‘The Classical Life: How to Promote Yourself as a Young Performer’ is a selfhelp guide that consists of three parts, a Consulting Part, an Autobiographic Part and a Research Part.
In the Consulting Part I have shared insights about how to promote yourself as an aspiring performing artist so as to attract the support of record companies and concert agents and their management and marketing services. While there is no standard recipe for this to happen in your creative life, you can well prepare yourself in one or the other way so as to make it more likely to happen!
In the Autobiographic Part I have shared my own accidented music story, based on the insight that there is no exception from the rule that outstanding musical performers all come from intact and supportive homes. Having myself suffered from abuse in early childhood with no support for my talent, and no attention to my repeated requests for piano lessons, it is no wonder that I ended up becoming a lawyer, as this was what was expected from me, becoming a late starter at the piano at age 18. But the real breakthrough in nurturing my talent occurred only in my sixties, that is, quite recently, with extraordinary changes in my mind and body that led to a liberation from all technical handicaps and their psychological correlates. In one word, I was set free to experience the thrill of a learning process that others go through in childhood and youth.

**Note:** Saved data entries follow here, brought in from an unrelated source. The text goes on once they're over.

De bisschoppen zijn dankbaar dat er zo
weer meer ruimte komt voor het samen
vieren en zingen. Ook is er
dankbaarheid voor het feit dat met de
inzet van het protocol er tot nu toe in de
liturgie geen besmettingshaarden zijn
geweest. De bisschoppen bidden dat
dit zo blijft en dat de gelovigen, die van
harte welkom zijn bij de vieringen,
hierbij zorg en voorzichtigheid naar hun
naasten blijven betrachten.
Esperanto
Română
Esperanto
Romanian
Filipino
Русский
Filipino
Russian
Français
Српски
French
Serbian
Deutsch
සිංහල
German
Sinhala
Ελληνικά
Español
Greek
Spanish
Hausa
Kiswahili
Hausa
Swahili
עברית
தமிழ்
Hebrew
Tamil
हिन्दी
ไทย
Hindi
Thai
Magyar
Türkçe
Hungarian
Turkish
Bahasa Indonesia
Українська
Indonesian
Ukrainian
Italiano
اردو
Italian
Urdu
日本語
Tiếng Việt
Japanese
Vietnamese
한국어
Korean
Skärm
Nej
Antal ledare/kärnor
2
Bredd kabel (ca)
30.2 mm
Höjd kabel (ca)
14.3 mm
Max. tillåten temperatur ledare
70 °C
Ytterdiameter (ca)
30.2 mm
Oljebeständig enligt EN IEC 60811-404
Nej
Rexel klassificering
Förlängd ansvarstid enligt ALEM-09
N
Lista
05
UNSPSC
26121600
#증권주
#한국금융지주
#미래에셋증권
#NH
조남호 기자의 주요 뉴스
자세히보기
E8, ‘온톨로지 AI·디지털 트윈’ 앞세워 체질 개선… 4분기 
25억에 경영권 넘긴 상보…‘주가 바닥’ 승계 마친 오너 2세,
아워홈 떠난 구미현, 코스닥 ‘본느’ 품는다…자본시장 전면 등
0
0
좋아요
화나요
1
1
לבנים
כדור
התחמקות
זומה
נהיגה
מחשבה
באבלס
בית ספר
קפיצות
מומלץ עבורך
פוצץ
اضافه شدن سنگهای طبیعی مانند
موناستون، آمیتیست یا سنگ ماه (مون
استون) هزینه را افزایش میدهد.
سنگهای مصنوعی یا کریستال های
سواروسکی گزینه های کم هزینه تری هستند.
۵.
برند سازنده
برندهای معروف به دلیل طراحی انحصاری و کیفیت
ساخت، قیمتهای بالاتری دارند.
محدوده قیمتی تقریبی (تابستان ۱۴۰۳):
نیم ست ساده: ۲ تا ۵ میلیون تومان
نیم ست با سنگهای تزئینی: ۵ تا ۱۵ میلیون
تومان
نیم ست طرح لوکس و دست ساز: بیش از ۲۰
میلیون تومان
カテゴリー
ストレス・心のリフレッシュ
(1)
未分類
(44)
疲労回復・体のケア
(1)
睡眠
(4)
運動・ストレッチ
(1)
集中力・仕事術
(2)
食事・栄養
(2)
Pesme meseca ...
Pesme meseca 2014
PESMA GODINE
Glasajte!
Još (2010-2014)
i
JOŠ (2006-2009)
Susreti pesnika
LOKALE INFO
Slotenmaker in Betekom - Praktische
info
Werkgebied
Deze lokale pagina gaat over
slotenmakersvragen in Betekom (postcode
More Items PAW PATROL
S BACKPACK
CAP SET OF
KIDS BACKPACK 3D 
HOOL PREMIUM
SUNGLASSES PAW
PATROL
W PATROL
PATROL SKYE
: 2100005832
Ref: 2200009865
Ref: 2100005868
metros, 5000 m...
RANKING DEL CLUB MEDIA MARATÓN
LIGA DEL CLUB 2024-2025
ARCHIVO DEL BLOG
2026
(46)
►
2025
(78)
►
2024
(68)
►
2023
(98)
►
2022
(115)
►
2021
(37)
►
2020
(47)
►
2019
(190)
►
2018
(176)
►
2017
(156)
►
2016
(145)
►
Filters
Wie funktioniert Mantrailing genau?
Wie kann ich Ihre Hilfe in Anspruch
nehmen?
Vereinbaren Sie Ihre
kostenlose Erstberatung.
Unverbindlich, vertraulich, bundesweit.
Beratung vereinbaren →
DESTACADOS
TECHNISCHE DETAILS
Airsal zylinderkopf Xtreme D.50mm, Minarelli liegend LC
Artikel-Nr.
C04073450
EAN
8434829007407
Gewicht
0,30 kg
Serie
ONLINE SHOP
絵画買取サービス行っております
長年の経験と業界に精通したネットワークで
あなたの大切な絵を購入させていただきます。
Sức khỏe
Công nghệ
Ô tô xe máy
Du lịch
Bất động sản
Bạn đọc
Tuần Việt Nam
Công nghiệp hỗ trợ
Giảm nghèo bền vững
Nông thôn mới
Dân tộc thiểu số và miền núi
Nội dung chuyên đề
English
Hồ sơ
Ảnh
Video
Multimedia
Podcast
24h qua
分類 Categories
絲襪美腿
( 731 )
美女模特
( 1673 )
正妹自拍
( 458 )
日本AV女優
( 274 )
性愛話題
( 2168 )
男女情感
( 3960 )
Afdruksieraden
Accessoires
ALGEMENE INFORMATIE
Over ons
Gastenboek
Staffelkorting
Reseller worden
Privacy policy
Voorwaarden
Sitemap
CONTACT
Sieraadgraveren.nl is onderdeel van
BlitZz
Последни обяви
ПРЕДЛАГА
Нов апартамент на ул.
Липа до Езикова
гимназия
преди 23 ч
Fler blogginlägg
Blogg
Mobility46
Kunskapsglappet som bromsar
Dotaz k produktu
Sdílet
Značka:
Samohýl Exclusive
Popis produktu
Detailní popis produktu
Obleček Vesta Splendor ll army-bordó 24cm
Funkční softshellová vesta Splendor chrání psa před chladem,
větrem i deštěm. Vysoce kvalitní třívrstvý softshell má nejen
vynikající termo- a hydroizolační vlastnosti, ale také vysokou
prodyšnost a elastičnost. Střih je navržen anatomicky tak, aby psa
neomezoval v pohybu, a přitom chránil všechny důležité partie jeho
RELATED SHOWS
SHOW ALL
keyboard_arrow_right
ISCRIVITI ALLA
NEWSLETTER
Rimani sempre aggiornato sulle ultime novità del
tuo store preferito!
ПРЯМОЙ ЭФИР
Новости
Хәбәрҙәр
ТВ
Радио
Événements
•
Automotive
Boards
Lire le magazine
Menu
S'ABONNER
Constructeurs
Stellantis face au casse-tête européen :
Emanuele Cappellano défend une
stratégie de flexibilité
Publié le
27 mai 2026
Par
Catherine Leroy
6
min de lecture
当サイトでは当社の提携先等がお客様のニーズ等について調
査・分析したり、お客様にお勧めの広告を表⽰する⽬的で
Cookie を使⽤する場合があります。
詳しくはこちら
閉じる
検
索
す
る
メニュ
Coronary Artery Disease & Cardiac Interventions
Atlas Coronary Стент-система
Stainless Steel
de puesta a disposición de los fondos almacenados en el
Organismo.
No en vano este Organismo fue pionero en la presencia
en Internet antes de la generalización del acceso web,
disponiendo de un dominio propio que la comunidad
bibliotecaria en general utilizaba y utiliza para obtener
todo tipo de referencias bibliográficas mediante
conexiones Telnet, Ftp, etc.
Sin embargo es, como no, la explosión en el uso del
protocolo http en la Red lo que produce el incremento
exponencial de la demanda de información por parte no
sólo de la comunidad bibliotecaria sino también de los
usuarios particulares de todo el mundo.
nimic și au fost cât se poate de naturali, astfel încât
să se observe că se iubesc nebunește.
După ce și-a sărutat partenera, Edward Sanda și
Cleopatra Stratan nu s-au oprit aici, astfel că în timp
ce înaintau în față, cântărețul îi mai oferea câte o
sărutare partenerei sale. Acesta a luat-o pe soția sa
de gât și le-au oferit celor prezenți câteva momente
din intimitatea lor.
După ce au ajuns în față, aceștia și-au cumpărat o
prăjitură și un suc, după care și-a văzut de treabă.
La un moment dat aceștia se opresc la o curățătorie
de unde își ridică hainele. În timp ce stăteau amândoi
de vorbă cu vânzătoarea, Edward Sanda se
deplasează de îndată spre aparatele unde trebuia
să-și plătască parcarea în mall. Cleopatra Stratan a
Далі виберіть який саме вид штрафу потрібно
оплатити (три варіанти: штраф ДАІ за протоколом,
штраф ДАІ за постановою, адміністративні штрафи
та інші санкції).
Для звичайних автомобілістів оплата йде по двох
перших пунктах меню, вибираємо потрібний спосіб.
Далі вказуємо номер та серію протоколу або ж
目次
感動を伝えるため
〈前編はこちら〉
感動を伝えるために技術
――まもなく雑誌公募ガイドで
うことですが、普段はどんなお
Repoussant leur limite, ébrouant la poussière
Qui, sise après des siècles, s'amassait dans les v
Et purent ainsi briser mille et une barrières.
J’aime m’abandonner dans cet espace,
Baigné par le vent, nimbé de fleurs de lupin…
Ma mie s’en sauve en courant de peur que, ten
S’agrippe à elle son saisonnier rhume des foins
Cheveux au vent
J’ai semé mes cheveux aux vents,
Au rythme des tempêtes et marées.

In the Research Part I share the story about a letter I have written to Maestro Svjatoslav Richter back in 1982, and present my genius research on the late Russian pianist of world renown. I also analyze the pianistic genius of Claudio Arrau, who was via his teacher Martin Krause directly resourced with Franz Liszt’s revolutionary piano method, and compare the two pianists by analyzing their rendering of Franz Liszt’s B Minor Sonata and Schubert’s D958 Sonata.